In this instance it’s really sad that a child so young is being shouted out down the street like that. If it is affecting people – which it is. If it is offending people – which it is. Then a serious (as if enough don’t happen already) debate needs to be had on it. Culture is culture, but if it is upsetting your citizens, then please listen to them.

What do you think about the whole debate out there in the Netherlands? Let us know in the comments.

Emma Brown
Emma Brown
A familiar face at DutchRevew. Emma arrived in Holland in 2016 for a few weeks, fell in love with the place and never left. Here she rekindled her love of writing and travelling. Now you'll find her eating stroopwafels in the DutchReview office since 2017.

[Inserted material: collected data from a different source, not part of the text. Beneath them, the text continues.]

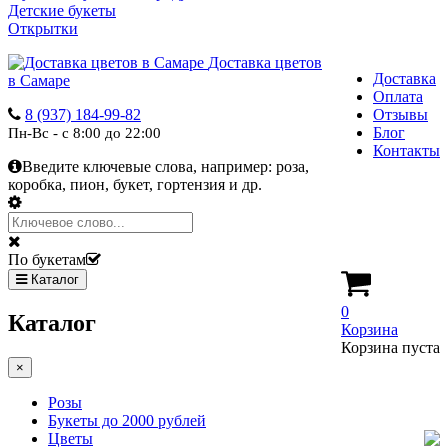
Детские букеты
Открытки
Доставка цветов
Доставка
в Самаре
Оплата
8 (937) 184-99-82
Отзывы
Блог
Пн-Вс - с 8:00 до 22:00
Контакты
Введите ключевые слова, например:
роза,
коробка, пион, букет, гортензия и др.
По букетам
Каталог
0
Каталог
Корзина
Корзина пуста
×
Розы
Букеты до 2000 рублей
Цветы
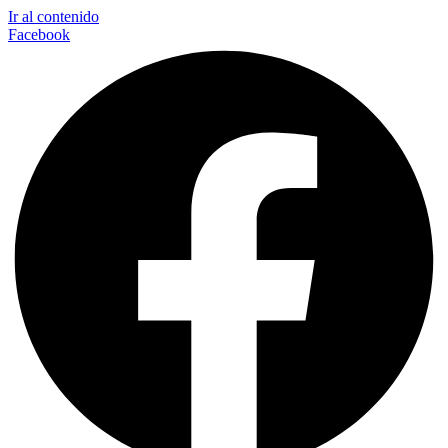
Ir al contenido
Facebook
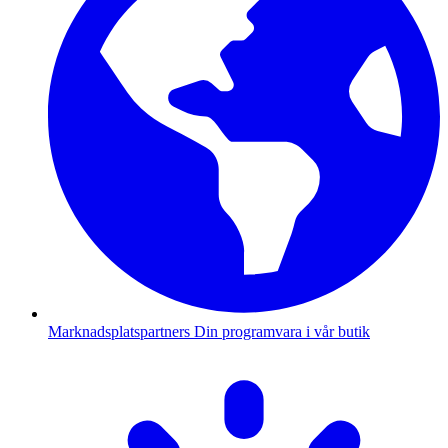
Marknadsplatspartners
Din programvara i vår butik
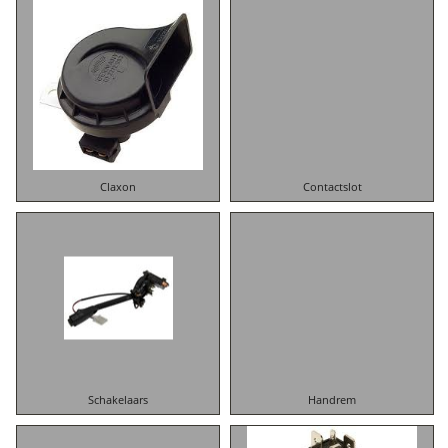
Claxon
Contactslot
Schakelaars
Handrem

  1. Much as I love the tradition that I grew up with, we’ve got to face it: is just not of this day and age anymore. Let’s face it, we grew up with rampant sexism (even worse than now) in the media and we had to change that too. We have to be open to change, and be empathetic with people of color who have just as much of a right to a fun Sinterklaas as anyone in the Netherlands. I like the modification to Soot Piets (the Rainbow Piets are a little too far fetched for me). Let’s make it a Zwarte (Soot) Piet for the 21st century!

  2. I thought I was going to see a video of kids bullying a black kid. That would have been bad – but I think something else is going on here. We can’t really see the kid in the distance, nor hear him very well, but he actually sounds friendly. Chances are he likes the black toddler because he associates him with Black Pete, who is a very popular character with Dutch kids. That’s the up side of having a black role model, because there are far too few.

    Now I guess the kid who’s shouting is five years old, way too young to understand that the little boy or the mother might take offense, but of course he has to learn that Black Pete is cool but calling real people Black Pete is not cool.

    Still, I wonder if the kid’s mom would also have taken offense if the kid in the street had confused her son with another black hero. The problem is, we don’t appear to have any other black hero at the moment.

  3. When I first moved the Netherlands, I didn’t think much of Zwarte Piet, I thought it was just a harmless joke but most of my black friends (I’m black too) hated it and I didn’t really understand why until.

    A few years later, I was sitting at Schipol, a little white kid point at me and said “ mama kijk, zwarte piet” , her mother only laughed and moved on.